About 15 minutes before the end of Beyond, I started thinking of the shortness of life and contemplated leaving. But I came to write a review, so I stayed to the end. I wonder, though, what I was hoping to find in this movie. What has sustained millions of fans through five mostly bad TV series and 13 overwhelmingly bad movies?

Star Trek combines two incompatible worldviews, both of which appeal to large numbers of people.

First, there is the Faustian quest for exploration and adventure, the desire to see mankind ascend to space and explore the universe. Part and parcel of Faustianism is the economic utopianism of Star Trek, in which unlimited clean energy and “the replicator” have basically abolished scarcity. Machines have put us all out of work, so mankind is free to perfect itself and explore the cosmos. (For more on this, see the essay “Money for Nothing [2].”) Faustianism is primarily a white thing, as whites for better and worse are largely responsible for the scientific and technological progress that we call modernization. This is what appeals to me about Star Trek. This is what kept me coming back.

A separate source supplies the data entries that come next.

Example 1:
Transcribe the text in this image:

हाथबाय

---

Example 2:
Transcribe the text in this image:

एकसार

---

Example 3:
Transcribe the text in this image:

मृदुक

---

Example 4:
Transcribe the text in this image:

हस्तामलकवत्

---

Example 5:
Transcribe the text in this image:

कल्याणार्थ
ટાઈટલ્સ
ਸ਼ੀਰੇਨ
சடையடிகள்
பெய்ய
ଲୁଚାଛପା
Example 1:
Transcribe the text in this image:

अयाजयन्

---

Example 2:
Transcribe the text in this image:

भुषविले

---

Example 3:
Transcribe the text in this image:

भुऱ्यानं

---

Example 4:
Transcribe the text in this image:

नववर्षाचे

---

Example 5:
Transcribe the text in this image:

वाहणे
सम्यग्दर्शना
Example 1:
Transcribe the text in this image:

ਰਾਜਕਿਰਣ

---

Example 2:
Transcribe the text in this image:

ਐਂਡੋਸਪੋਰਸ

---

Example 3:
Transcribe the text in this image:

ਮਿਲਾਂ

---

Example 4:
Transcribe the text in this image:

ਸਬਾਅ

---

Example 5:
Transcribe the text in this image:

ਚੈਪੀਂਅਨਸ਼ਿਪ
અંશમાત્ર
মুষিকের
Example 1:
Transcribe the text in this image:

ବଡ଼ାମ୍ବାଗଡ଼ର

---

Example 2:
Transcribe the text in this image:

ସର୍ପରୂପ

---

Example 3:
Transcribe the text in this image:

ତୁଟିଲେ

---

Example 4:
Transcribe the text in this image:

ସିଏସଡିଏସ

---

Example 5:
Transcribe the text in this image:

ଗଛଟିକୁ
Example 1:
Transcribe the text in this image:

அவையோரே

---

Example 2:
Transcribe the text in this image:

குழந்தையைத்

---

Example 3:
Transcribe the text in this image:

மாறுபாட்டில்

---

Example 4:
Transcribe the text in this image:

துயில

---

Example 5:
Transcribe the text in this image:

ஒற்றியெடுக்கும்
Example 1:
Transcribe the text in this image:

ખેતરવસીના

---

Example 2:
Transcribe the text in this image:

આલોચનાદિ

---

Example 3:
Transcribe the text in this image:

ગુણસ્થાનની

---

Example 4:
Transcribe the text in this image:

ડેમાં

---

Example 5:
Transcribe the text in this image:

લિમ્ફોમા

Second, there is liberalism, multiculturalism, and (literal) universalism, which assume that everybody in the universe (except the bad people who wish to cling to their eccentric identities), no matter how apparently different, is basically the same insofar as they can become part of a United Federation of Planets.

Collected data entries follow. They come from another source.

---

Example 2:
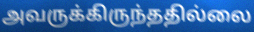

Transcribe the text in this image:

அவருக்கிருந்ததில்லை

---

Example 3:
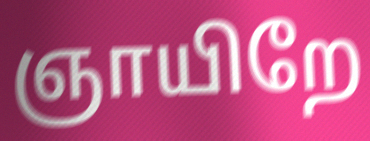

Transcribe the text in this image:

ஞாயிறே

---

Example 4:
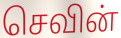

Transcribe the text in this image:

செவின்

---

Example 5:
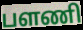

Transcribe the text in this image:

பளணி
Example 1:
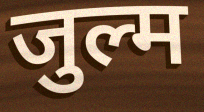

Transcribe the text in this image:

जुल्म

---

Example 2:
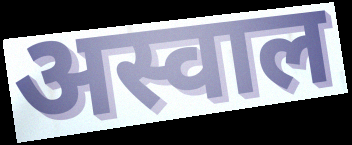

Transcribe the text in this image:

अस्वाल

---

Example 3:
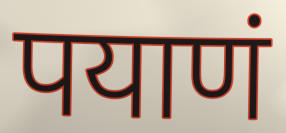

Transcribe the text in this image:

पयाणं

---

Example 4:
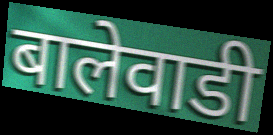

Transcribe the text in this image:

बालेवाडी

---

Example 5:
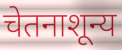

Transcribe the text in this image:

चेतनाशून्य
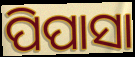
ପିପାସା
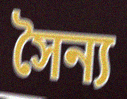
সৈন্য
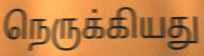
நெருக்கியது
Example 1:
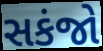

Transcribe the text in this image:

સકંજો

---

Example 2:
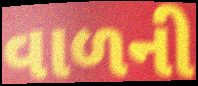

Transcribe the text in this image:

વાળની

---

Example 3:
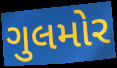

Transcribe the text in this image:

ગુલમોર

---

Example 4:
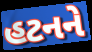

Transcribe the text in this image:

હટનને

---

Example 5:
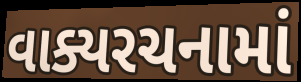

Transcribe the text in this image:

વાક્યરચનામાં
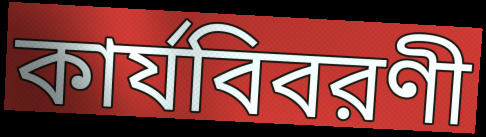
কার্যবিবরণী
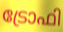
ട്രോഫി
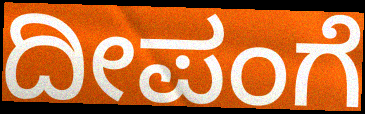
ದೀಪಂಗೆ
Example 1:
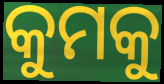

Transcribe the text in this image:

କୁମକୁ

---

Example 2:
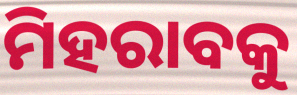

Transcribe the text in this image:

ମିହରାବକୁ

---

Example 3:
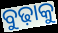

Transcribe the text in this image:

ବୁଢ଼ାକୁ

Unfortunately, as we have discovered since Star Trek first debuted in 1966, Faustianism and multiculturalism are not compatible. The Apollo program was ferociously attacked by the Left, which wanted the money to go to uplift programs for non-whites. Trillions have been spent on such programs, to no real effect, whereas the same trillions of dollars could have taken us to Mars by now.

One of the main spurs to technological progress is high labor costs. Only by keeping labor expensive will we arrive at a world in which machines put us all out of work. Thus economic globalization and open borders are undermining technological progress by creating a global plantation economy, in which “productivity” and profits rise simply by cutting labor costs rather than by technological improvements that actually make labor more productive.

Globalization also inevitably causes First World living standards to plunge towards equalization with the Third World, destroying the white human and social capital that made progress possible in the first place. (See “The End of Globalization [3].”) If present trends continue, it will be homogeneous high-IQ Asian societies that rise to the stars while the white world descends into the mud of Third Worldization.

Thus if you want to make Star Trek‘s Faustian utopia real, you need to put away liberalism, multiculturalism, and other childish things and devote yourself to the most serious cause of all: fighting for White Nationalism. Silly movies like Star Trek: Beyond have nothing to contribute to progress. They are just ways of amusing ourselves as we decline.